A paper posted online by Earth and Planetary Science Letters this week by Yael Kiro, Steve Goldstein, Yochanan Kushnir, and colleagues from Spain and Israel reported thick halite deposits in a sediment core from the Dead Sea indicating severely arid conditions in the eastern Mediterranean during the last three interglacial periods. On the basis of chemical analyses of pore waters and halite fluid inclusions, modern salt and water budgets, and a mass balance model, Yael and her coworkers showed that the fresh water influx to the Dead Sea during these conditions was as low as 20% of modern values for periods of decades to centuries and generally lower than the present for periods of centuries to millennia. Because climate models predict increasing aridity in the area today, their work has implications for water management in this multi-national region. A Kevin Krajick release on the paper’s findings was posted on our web site Wednesday (http://www.ldeo.columbia.edu/news-events/under-dead-sea-warnings-dire-drought). The story was picked up by International Business Times (http://www.ibtimes.com/climate-change-news-dead-sea-salt-shows-worst-drought-humans-have-ever-seen-2514047) and other media.
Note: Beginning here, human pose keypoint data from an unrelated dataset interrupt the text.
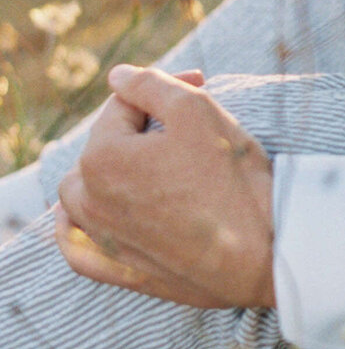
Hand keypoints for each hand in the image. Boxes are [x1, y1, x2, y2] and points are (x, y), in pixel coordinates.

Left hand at [55, 66, 275, 309]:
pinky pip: (78, 250)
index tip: (202, 85)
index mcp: (101, 158)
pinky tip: (84, 220)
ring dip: (101, 174)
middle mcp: (90, 201)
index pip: (122, 105)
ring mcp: (102, 242)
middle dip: (134, 129)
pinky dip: (76, 231)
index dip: (164, 88)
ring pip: (79, 196)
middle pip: (100, 147)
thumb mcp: (198, 110)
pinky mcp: (119, 272)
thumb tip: (117, 75)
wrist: (263, 253)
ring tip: (140, 165)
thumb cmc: (232, 179)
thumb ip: (151, 85)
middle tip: (182, 126)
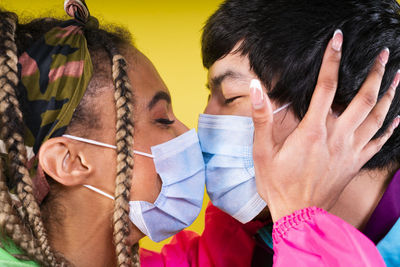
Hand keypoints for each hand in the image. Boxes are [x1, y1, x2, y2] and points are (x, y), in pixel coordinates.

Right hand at [250, 30, 399, 221]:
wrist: (298, 214)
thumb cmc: (278, 183)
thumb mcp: (262, 150)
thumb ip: (261, 117)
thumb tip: (257, 88)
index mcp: (313, 131)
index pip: (325, 87)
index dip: (331, 61)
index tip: (337, 40)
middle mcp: (337, 137)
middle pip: (363, 99)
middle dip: (375, 73)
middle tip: (385, 55)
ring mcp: (350, 151)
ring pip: (377, 118)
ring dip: (390, 96)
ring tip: (398, 77)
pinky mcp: (355, 163)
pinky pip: (379, 143)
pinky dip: (391, 128)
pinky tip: (398, 117)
News coverage over the past week included an article in The Atlantic on the use of seafloor geophysical instruments to improve warning systems for submarine earthquakes and tsunamis (https://www.theatlantic.com/technology/archive/2017/03/underwater-earthquake-monitors/519810/); author Sascha Brodsky visited Lamont’s ocean-bottom seismometer laboratory and interviewed Spahr Webb for the story. An Atlas Obscura article last Friday highlighted the work of Göran Ekström and Colin Stark on the seismic detection and characterization of landslides, particularly those in recently deglaciated, steeply sloping coastal valleys in Alaska, where large slides can generate huge tsunamis (http://www.atlasobscura.com/articles/landslide-alaska-taan-fjord-2015).
On Wednesday to Friday next week, Lamont will host a Workshop on Scientific Exploration of SeisMicity and Stress (SEISMS) in the Monell Auditorium (www.icdp-online.org/fileadmin/icdp/projects/img/seisms/SEISMS_web2.pdf). The goal of the workshop, jointly sponsored by the International Continental Scientific Drilling Program and the Southern California Earthquake Center, is “to discuss the scientific merit and practical applications of a field-based investigation into the causes of induced seismicity.” Heather Savage leads an international organizing committee.
In the meantime, the Earth Science Colloquium today will be given by geologist Carmala Garzione, Professor and Chair at the University of Rochester’s Department of Earth and Environmental Sciences and Director of their Center for Energy and Environment (http://www.sas.rochester.edu/ees/people/faculty/garzione_carmala/index.html). Carmala will speak on “The tectonic evolution of the central Andean Plateau and geodynamic implications for the growth of plateaus.” If the pace of your work has reached a plateau this afternoon, I hope that you can join me for her talk.